This morning, I walked down to the coffee shop, past the lake. It’s not a big lake, but it’s lovely, and at this time of the year the trees on the other side are frothing with the first green and gold and pink spume of spring. There were several groups of Canada geese on the water, and goslings, still so new that they clung to their parents’ skirts as though attached. In each case, one parent stayed barely a length behind, the goslings in the sheltered water between them. The parent behind was stretching its neck in every direction, out and side to side, high, peering low into the water. It was so obviously watching for dangers.
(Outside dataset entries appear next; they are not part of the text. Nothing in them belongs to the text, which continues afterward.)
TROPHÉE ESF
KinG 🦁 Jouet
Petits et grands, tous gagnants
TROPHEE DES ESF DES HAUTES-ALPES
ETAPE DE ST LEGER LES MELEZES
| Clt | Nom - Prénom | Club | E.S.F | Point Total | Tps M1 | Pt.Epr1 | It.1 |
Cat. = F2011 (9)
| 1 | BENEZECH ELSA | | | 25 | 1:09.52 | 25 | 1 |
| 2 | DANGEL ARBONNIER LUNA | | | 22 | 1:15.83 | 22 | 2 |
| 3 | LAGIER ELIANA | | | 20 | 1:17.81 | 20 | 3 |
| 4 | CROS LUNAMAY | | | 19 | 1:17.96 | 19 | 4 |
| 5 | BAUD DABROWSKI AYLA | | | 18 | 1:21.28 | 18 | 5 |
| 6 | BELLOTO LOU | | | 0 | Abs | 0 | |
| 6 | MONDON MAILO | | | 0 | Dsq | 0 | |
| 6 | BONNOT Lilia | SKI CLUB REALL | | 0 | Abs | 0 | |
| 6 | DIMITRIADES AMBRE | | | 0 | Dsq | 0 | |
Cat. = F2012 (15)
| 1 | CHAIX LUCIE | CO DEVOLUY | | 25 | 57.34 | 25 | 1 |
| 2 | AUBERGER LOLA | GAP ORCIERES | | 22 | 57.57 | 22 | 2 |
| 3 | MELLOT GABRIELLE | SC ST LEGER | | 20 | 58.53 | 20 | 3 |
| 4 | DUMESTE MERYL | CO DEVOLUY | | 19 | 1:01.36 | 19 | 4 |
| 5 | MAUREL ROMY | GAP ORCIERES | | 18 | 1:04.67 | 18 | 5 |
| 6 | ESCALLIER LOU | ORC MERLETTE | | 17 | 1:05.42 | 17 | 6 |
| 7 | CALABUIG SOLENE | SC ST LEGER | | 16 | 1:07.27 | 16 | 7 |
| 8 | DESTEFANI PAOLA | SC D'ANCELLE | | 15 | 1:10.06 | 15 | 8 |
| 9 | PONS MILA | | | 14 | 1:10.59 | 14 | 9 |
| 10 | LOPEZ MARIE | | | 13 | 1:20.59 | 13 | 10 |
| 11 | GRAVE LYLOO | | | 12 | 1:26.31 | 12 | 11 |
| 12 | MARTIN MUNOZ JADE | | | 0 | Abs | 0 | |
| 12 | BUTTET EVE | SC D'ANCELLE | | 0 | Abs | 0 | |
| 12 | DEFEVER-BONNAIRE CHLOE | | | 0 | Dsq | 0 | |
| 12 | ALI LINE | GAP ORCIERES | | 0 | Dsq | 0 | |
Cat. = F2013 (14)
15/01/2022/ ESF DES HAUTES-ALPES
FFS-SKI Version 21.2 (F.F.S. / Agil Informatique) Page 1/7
There were robins, smaller and rustier-breasted than the robins that have been eating all my mealworms in Kansas. A small crow. By sound, a grackle somewhere.
Out of the corner of my eye, I caught a movement in the lake, a quick dark shape just on the surface where nothing but reflections had been, there, then gone. The coots aren’t here yet, and in any case when they dive it’s the other way, there then gone for an instant, but then back. I stopped and watched to see what it was out there. A beaver, I assumed — though it’s not really beaver terrain just there. Waited, waited, and then the head popped up again. The lake was reflecting the bright sky, so I still couldn’t see much: a round head, and tangled confusion where its mouth would be. When it dipped again, I walked down to the water’s edge and waited.
When it came up again, it stayed up, and started swimming steadily — straight toward me. A fracturing V spread behind it, with little unrests in its wake, from the paddling of its feet. Too small to be a beaver: a rat, maybe, though still broken up by the reflections and the strangeness of its face — head-on, now. It didn’t dip again, just swam closer and closer. I tried to remember what I knew about the behavior of rabid animals. Surely I could outrun something this small? A muskrat, I decided.
Eventually I saw: it was carrying something in its mouth, perhaps water weeds. It came straight on and then, inches from the bank just beneath my feet, there was a tiny splashing noise and it disappeared. I was standing above its den. Home. Whenever I shifted my weight, the young inside were feeling the damp springy earth shift under the friction of my rubber shoe soles, just overhead. I walked soft-footed away and looked back and saw the other parent, ten feet out, its head turned to watch me go.
The lake is not large, but it has a sign by all the boat launches: you can only keep muskellunge that are 50″ or smaller, I guess. Which means, hypothetically, that there are muskeys in that lake that are larger. And of course carp get gigantic, and I know that their mouths look like caverns, as though you could lose an arm in their depths. There are plenty of things that are big enough to eat fluff-ball goslings or muskrat pups, if they were of a mind to. Is it a hard world? Or is it just the world we have, where love and predation are part of the mix?